**Instruction**
The lines you return must be all those in the data that hold the string "pixels".

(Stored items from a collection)
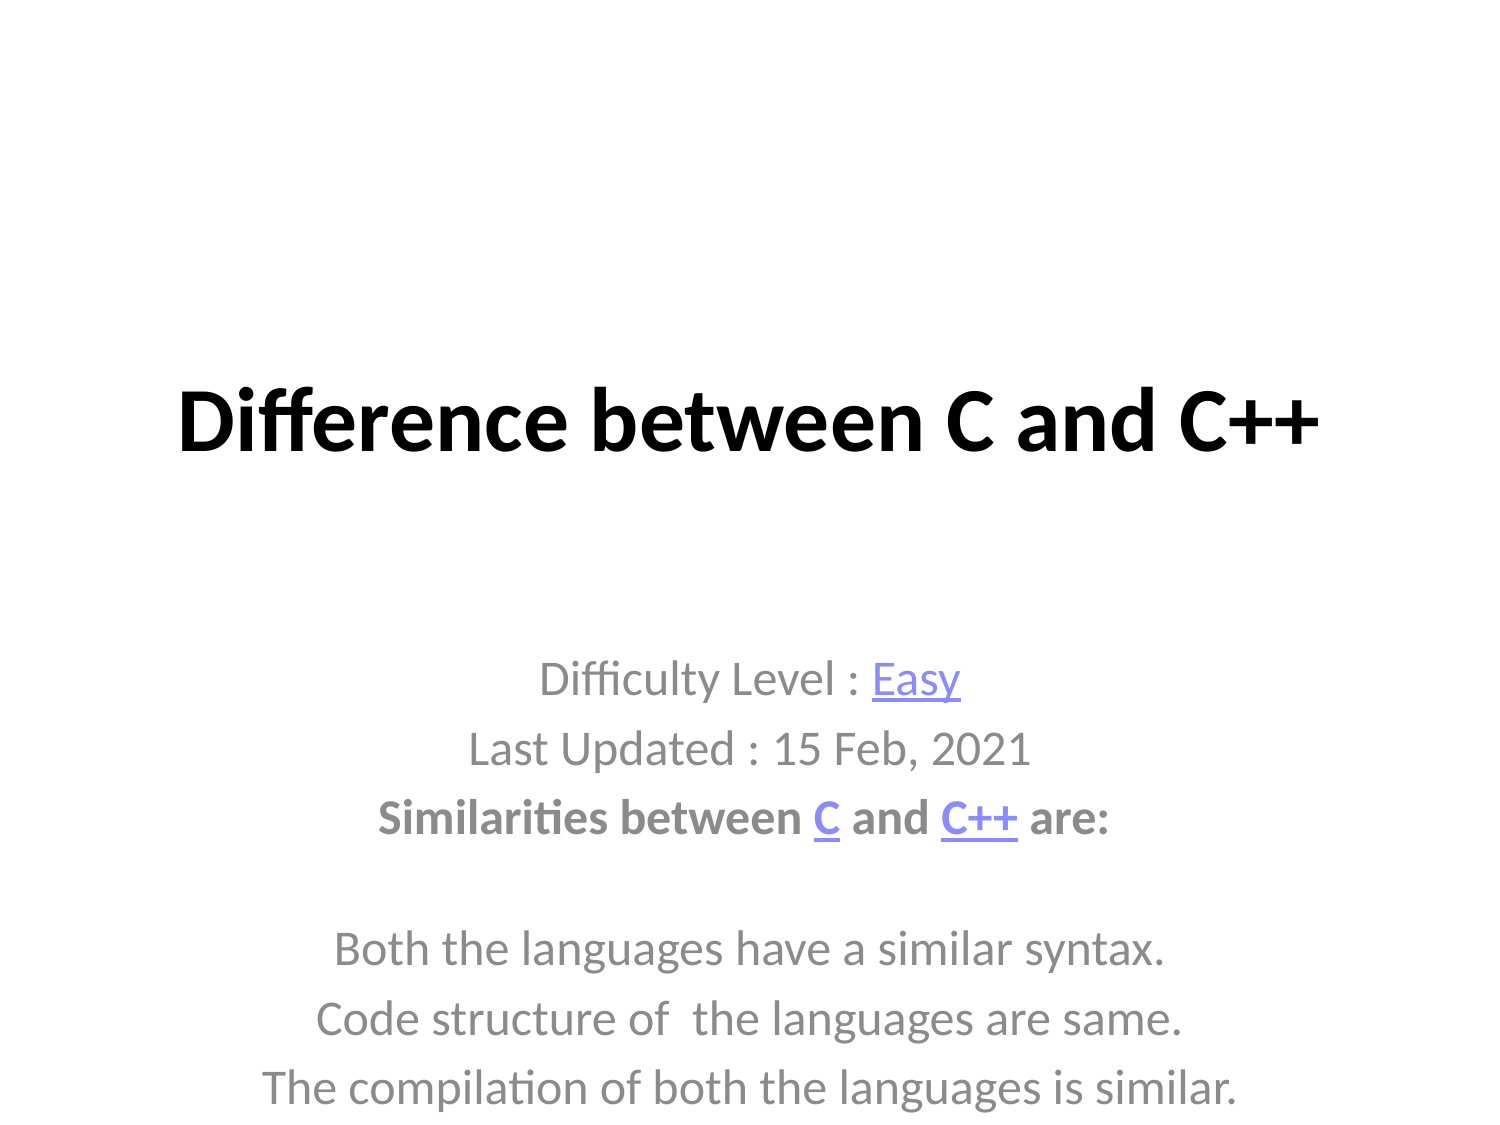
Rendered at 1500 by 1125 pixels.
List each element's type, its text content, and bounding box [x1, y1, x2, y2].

title Difference between C and C++ [112, 349, 1388, 591]
subtitle Difficulty Level : Easy Last Updated : 15 Feb, 2021 Similarities between C and C++ are: Both the languages have a similar syntax. Code structure of the languages are same. The compilation of both the languages is similar. They share the same basic syntax. Nearly all of C’s operators and keywords are also present in C++ and do the same thing. C++ has a slightly extended grammar than C, but the basic grammar is the same. Basic memory model of both is very close to the hardware. Same notions of stack, heap, file-scope and static variables are present in both the languages. [225, 637, 1275, 1125]
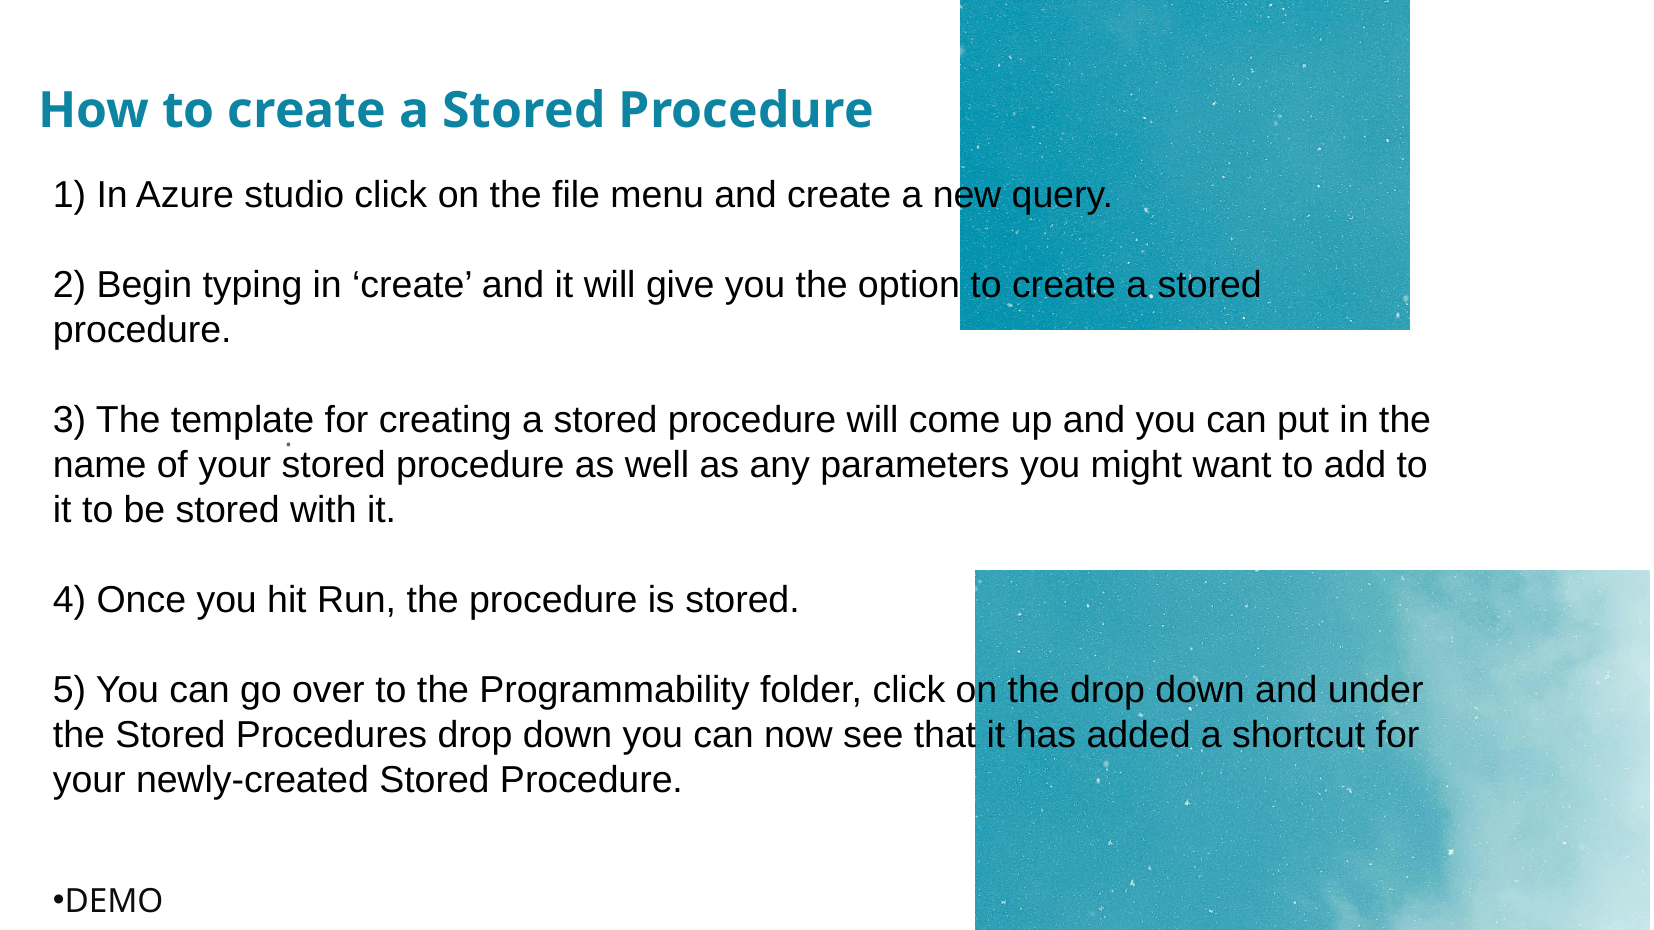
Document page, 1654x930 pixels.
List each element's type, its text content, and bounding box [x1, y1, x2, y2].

text_box 1) In Azure studio click on the file menu and create a new query. 2) Begin typing in ‘create’ and it will give you the option to create a stored procedure. 3) The template for creating a stored procedure will come up and you can put in the name of your stored procedure as well as any parameters you might want to add to it to be stored with it. 4) Once you hit Run, the procedure is stored. 5) You can go over to the Programmability folder, click on the drop down and under the Stored Procedures drop down you can now see that it has added a shortcut for your newly-created Stored Procedure. DEMO [38, 162, 1447, 927]
title How to create a Stored Procedure [38, 30, 881, 162]
picture [960, 0, 1410, 162]
picture [975, 570, 1650, 930]
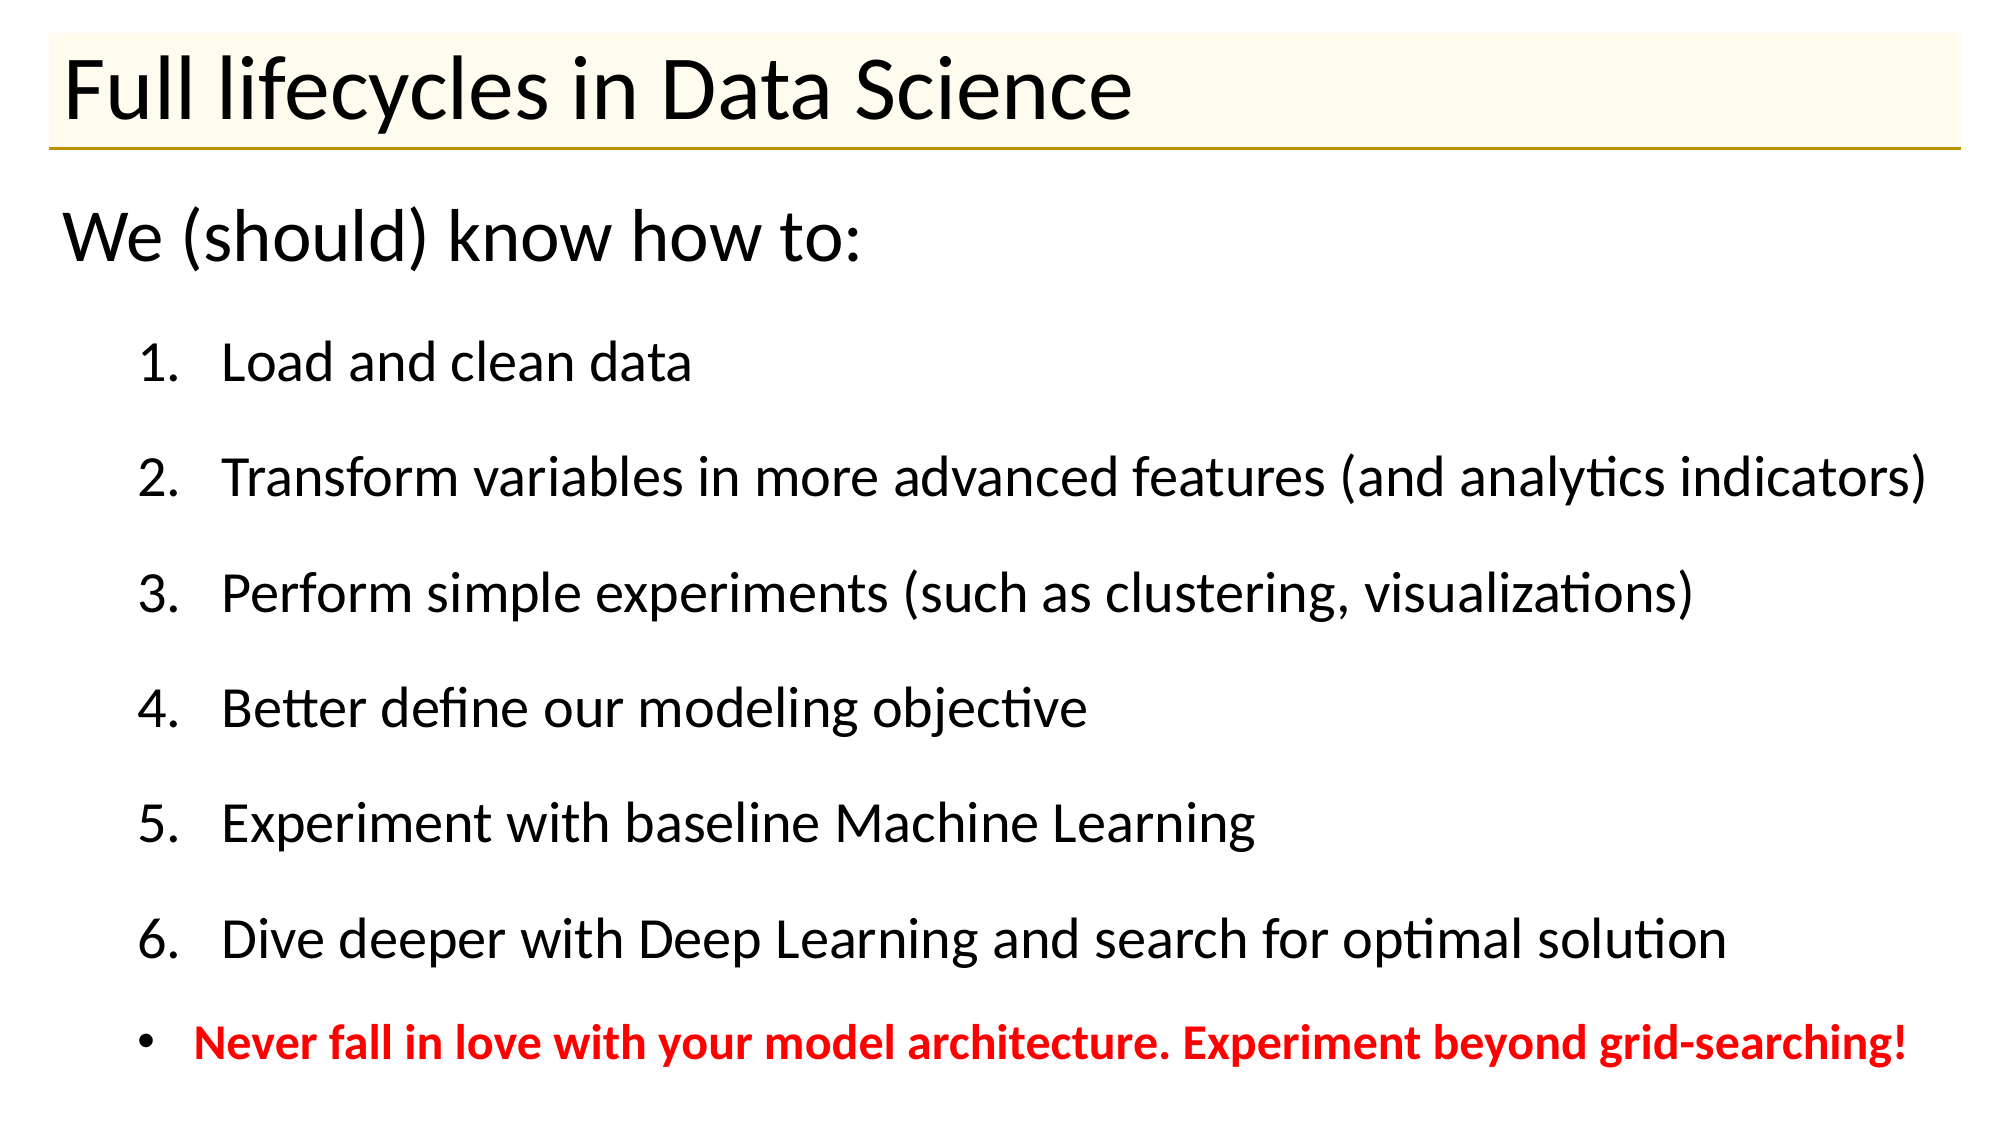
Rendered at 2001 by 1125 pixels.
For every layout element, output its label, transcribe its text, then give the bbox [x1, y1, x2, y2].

title Full lifecycles in Data Science [48, 32, 1962, 147]
list We (should) know how to: Load and clean data Transform variables in more advanced features (and analytics indicators) Perform simple experiments (such as clustering, visualizations) Better define our modeling objective Experiment with baseline Machine Learning Dive deeper with Deep Learning and search for optimal solution Never fall in love with your model architecture. Experiment beyond grid-searching! [28, 189, 1976, 903]
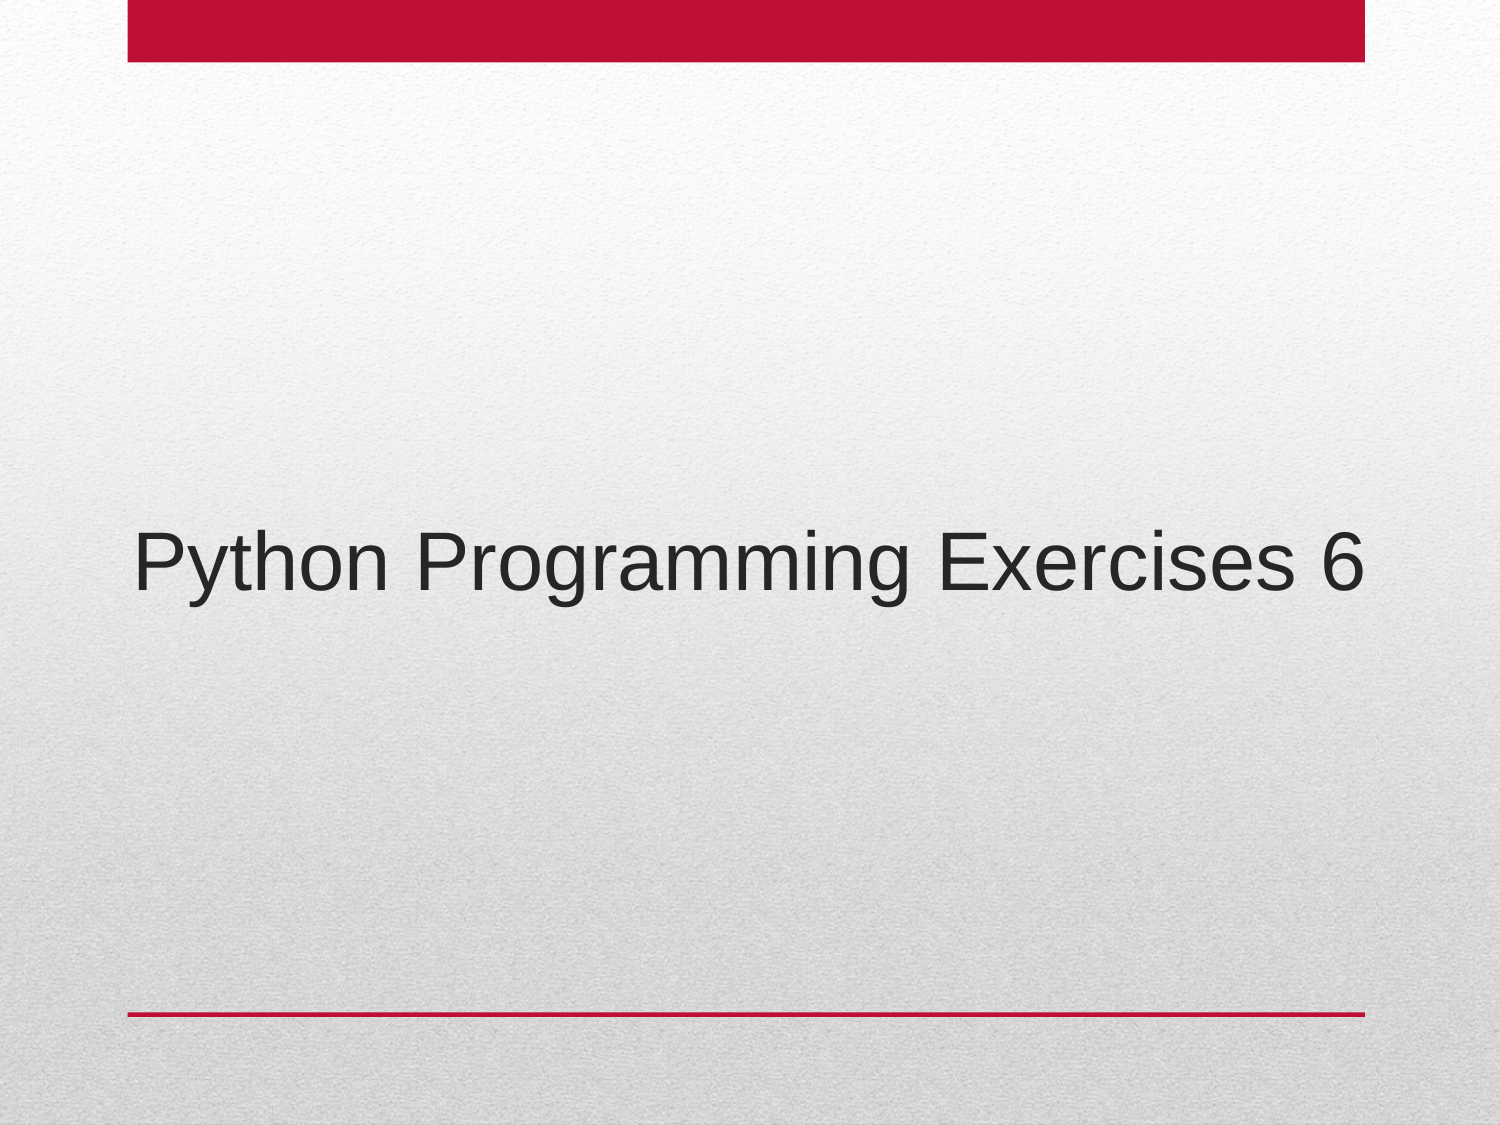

**Solution to the problem**
Rendered at 1500 by 1125 pixels.
Document page, 1654x930 pixels.
Rendered at 2001 by 1125 pixels.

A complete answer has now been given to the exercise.